I think this creates a branch with a single leaf.

Yes.

I would like to add … to a multi-leaf branch.

You can not add to an existing multi-leaf branch (that is because the data is anyway stored as a single block so that would mean inserting some additional data in the already compressed data on disk).

You also can not mix leaflist mode of creation and objects.

But anyway, why would you want to do this? What is the advantage? A priori anything you can do if you had succeeded to create what you described you can do with the additional single-leaf branch.

Cheers,
Philippe.

LeWhoo · January 8, 2021, 8:48am

It is a matter of order. I am translating an HDF5 file structure to ROOT. In the HFD5 I have arrays of structures (in the C meaning), and inside those structures, I have strings of variable size. My idea is that each structure should be translated as a multi-leaf branch in a ROOT TTree. Destroying the original hierarchy will make everything much less readable, but I understand that it can’t be done hierarchically in ROOT.

pcanal · January 8, 2021, 5:29pm

Actually this can be done (for example we could generate a dictionary for the struct and create an unsplit object branch base on the array of struct ; this can even be done if you don’t have access to the structure’s definition at compile time).

A side, related, question is whether using the exact same structure for the ROOT file and the HDF5 is the best. Using the leaflist technique means that the data in the array of struct is stored in a single block (i.e, the buffer seen by the compression engine contains struct elem 0 var 0, then struct elem 0 var 1, etc … then struct elem 1 var 0, then struct elem 1 var 1. This has 2 major disavantages,

all the data needs to always be read even if you are interested in only one variable
the compression engine sees heterogeneous data.

If instead you create one branch per variable (this can be done while preserving the hierarchy by using the same technique I mentioned at the beginning of this post), the instead each (sub) branch will have their own buffer and the compression engine will see [struct elem 0 var 0, struct elem 1 var 0, etc.] and in another operation/separately it will see [struct elem 0 var 1, struct elem 1 var 1, etc.] and beside getting better compression ration you will then be able to read individual variable without have to load from the disk nor having to decompress any of the other data.

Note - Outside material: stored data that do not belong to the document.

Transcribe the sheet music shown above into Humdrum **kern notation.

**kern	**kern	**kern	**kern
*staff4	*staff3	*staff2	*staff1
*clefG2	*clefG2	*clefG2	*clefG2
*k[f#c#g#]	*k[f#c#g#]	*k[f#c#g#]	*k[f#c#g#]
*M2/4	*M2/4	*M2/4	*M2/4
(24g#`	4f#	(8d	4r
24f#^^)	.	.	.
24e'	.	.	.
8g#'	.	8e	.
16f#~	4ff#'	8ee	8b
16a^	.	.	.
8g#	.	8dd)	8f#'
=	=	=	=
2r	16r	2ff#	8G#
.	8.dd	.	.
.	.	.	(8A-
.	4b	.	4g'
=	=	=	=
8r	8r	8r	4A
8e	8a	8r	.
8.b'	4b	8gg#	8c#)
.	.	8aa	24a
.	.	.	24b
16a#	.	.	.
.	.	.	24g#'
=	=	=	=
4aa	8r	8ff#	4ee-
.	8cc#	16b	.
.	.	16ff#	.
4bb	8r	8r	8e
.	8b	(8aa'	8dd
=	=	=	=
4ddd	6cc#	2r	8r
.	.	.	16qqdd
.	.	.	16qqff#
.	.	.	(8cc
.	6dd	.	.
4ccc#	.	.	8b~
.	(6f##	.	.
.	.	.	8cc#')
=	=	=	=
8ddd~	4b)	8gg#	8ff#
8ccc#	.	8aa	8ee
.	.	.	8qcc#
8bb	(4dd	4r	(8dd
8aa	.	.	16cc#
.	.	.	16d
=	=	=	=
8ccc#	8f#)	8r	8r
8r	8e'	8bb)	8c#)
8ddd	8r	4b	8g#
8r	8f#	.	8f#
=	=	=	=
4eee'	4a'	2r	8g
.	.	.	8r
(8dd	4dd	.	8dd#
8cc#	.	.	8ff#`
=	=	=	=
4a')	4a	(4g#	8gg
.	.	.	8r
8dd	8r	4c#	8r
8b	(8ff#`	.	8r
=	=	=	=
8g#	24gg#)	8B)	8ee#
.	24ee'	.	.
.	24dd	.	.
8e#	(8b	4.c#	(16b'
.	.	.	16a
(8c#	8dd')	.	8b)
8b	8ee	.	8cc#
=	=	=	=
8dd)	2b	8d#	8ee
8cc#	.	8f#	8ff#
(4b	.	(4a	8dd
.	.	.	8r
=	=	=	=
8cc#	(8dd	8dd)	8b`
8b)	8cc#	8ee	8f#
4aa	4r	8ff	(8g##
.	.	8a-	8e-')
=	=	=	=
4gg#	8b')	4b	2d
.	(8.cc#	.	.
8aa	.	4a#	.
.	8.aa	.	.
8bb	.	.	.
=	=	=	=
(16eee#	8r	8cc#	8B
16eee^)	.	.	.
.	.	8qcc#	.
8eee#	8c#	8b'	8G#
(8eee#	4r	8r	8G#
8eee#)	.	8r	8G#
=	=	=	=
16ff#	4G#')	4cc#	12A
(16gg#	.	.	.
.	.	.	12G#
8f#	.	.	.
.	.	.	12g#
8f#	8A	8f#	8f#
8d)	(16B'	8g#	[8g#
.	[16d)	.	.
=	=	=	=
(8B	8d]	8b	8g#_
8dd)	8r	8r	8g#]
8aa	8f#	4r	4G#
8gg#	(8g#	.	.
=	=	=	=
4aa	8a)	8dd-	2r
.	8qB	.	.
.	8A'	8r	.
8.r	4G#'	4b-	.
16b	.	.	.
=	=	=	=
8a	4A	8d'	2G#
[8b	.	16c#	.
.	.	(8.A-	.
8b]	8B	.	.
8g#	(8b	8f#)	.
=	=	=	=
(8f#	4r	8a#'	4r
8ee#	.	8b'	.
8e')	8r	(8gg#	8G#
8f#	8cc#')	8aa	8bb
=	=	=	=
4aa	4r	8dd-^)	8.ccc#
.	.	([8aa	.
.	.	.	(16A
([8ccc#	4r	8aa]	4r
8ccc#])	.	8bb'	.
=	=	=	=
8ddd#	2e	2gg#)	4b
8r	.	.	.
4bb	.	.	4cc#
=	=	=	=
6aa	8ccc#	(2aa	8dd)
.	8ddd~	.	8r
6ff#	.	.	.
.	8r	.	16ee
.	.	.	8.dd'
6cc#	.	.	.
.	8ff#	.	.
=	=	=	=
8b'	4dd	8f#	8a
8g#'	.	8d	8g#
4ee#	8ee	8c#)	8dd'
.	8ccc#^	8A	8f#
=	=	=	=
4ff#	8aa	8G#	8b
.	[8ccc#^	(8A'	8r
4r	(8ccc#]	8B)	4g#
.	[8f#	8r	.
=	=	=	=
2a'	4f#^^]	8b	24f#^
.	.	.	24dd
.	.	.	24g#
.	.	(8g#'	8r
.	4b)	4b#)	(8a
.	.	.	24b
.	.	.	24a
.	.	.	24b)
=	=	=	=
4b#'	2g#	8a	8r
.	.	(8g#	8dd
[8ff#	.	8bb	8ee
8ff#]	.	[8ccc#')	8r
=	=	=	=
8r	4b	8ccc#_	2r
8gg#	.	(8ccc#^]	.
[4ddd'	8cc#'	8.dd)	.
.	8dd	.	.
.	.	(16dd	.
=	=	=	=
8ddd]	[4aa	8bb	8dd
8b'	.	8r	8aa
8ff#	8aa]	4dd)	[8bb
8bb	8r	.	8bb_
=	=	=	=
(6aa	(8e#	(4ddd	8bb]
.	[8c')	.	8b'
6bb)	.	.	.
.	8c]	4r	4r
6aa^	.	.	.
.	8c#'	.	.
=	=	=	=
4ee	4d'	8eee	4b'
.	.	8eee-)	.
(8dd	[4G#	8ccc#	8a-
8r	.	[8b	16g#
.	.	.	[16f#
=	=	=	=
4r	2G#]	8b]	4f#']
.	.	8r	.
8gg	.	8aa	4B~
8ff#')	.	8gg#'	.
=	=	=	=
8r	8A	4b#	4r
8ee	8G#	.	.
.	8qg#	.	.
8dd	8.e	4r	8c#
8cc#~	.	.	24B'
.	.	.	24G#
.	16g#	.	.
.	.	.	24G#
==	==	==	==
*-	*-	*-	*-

LeWhoo · January 8, 2021, 8:15pm

I see. However, dictionaries are somewhat tedious if one is using only basic type. And char, *char or **char is a basic type. I would bet it is not uncommon to have an array of variable size strings in some kind of an event. I understand that this is far from a priority, but adding handling of this kind of basic data would add a feature that is clearly missing in the basic use of TTree (and is implemented in “competing” format like HDF5).

That is actually a very valid point. I wanted to try to use ROOT TTree to compare the speed with HDF5 which is claimed to be slow. So for the sake of speed and compression I think I’ll sacrifice the readability and implement everything in separate branches, as you’ve suggested. Thanks!

Axel · January 11, 2021, 7:54am

Hi @LeWhoo ,

Would you be willing to share your comparison results once you have them, for instance in a new forum post? Or if it’s for publication, sharing a link to the paper would also be nice! We’d also be happy to review the code that you use for the comparison, to make sure there’s no obvious performance bottleneck.

Cheers, Axel.

system · January 25, 2021, 7:54am

This topic was automatically closed 14 days after the last reply. New replies are no longer allowed.